Is there any easy way to do this in R?
For example using this sample, which generates this plot
How can I estimate the percentage of area that is common to both?
ggplot2.density(data=weight, xName='weight', groupName='sex',
legendPosition="top",
alpha=0.5, fillGroupDensity=TRUE )
I like the previous answer, but this may be a bit more intuitive, also I made sure to use a common bandwidth:
library ( "caTools" )
# Extract common bandwidth
Bw <- ( density ( iris$Petal.Width ))$bw
# Get iris data
Sample <- with ( iris, split ( Petal.Width, Species ))[ 2:3 ]

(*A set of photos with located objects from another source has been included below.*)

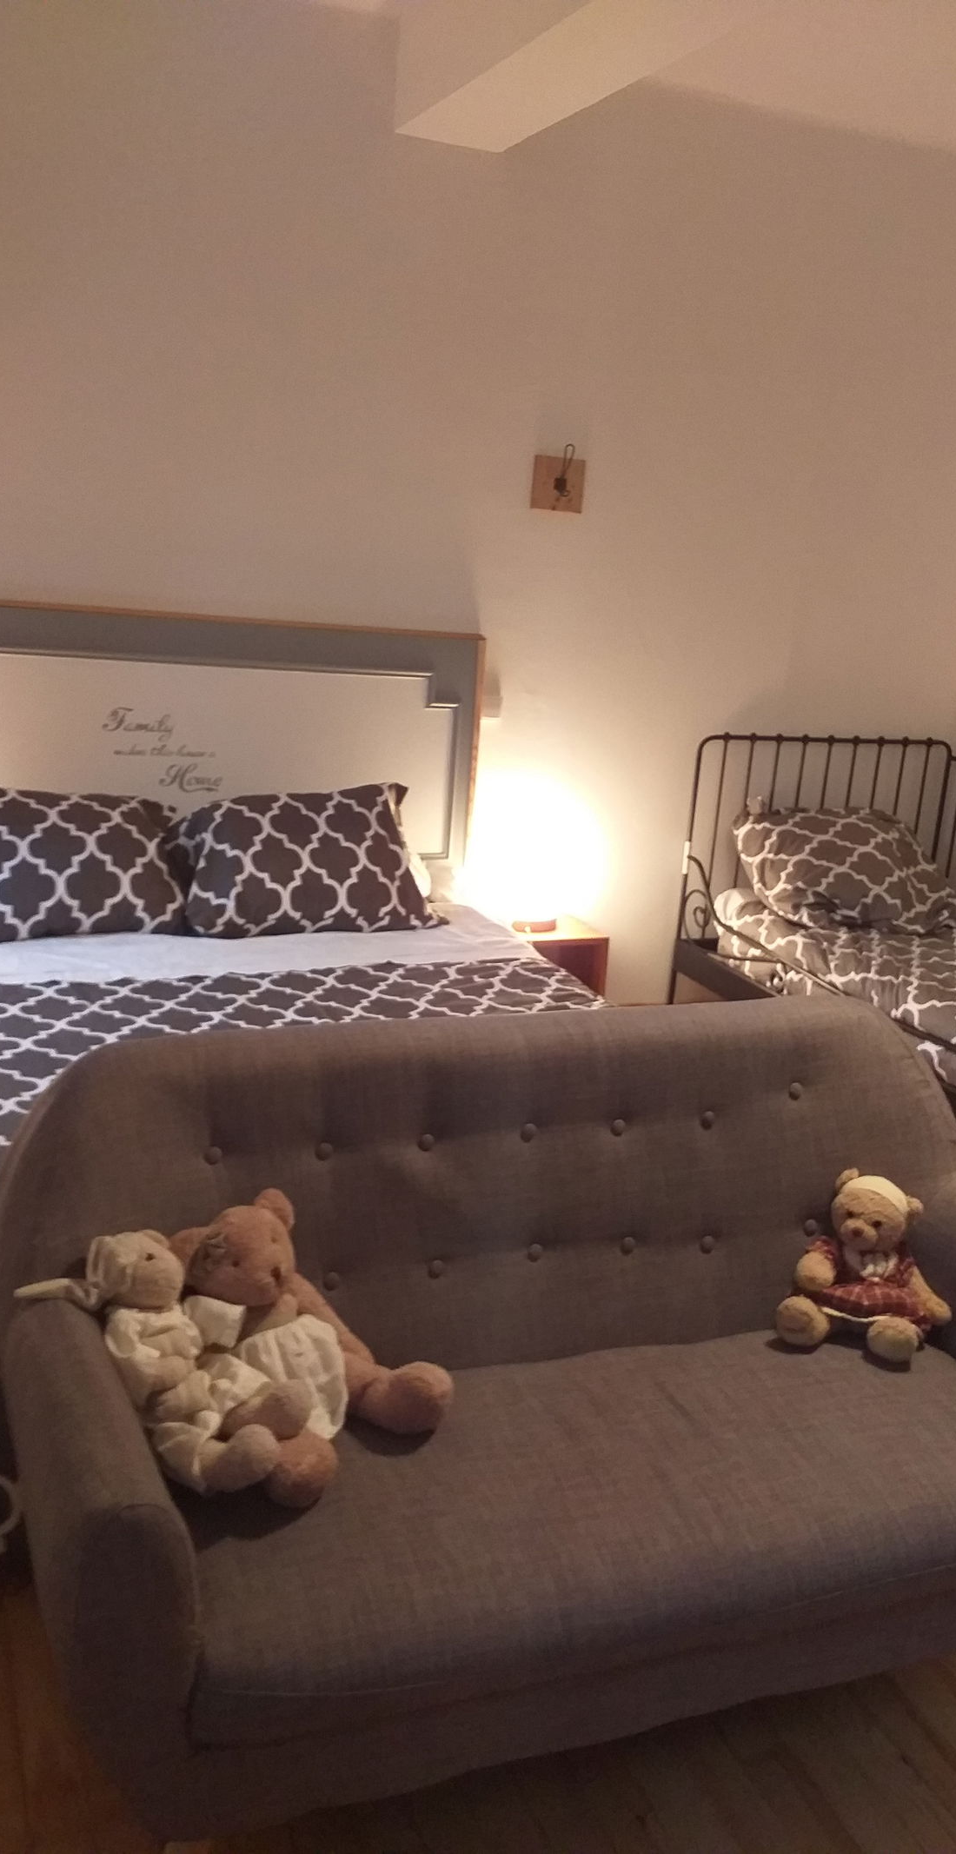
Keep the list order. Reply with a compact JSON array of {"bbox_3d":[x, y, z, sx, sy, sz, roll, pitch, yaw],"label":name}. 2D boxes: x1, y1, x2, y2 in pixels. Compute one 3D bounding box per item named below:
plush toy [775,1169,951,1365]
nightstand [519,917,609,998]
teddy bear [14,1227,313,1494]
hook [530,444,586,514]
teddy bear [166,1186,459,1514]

# Estimate kernel densities using common bandwidth
Densities <- lapply ( Sample, density,
bw = bw,
n = 512,
from = -1,
to = 3 )
# Plot
plot( Densities [[ 1 ]], xlim = c ( -1, 3 ),
col = "steelblue",
main = "" )
lines ( Densities [[ 2 ]], col = "orange" )
# Overlap
X <- Densities [[ 1 ]]$x
Y1 <- Densities [[ 1 ]]$y
Y2 <- Densities [[ 2 ]]$y
Overlap <- pmin ( Y1, Y2 )
polygon ( c ( X, X [ 1 ]), c ( Overlap, Overlap [ 1 ]),
lwd = 2, col = "hotpink", border = "n", density = 20)
# Integrate
Total <- trapz ( X, Y1 ) + trapz ( X, Y2 )
(Surface <- trapz ( X, Overlap ) / Total)
SText <- paste ( sprintf ( "%.3f", 100*Surface ), "%" )
text ( X [ which.max ( Overlap )], 1.2 * max ( Overlap ), SText )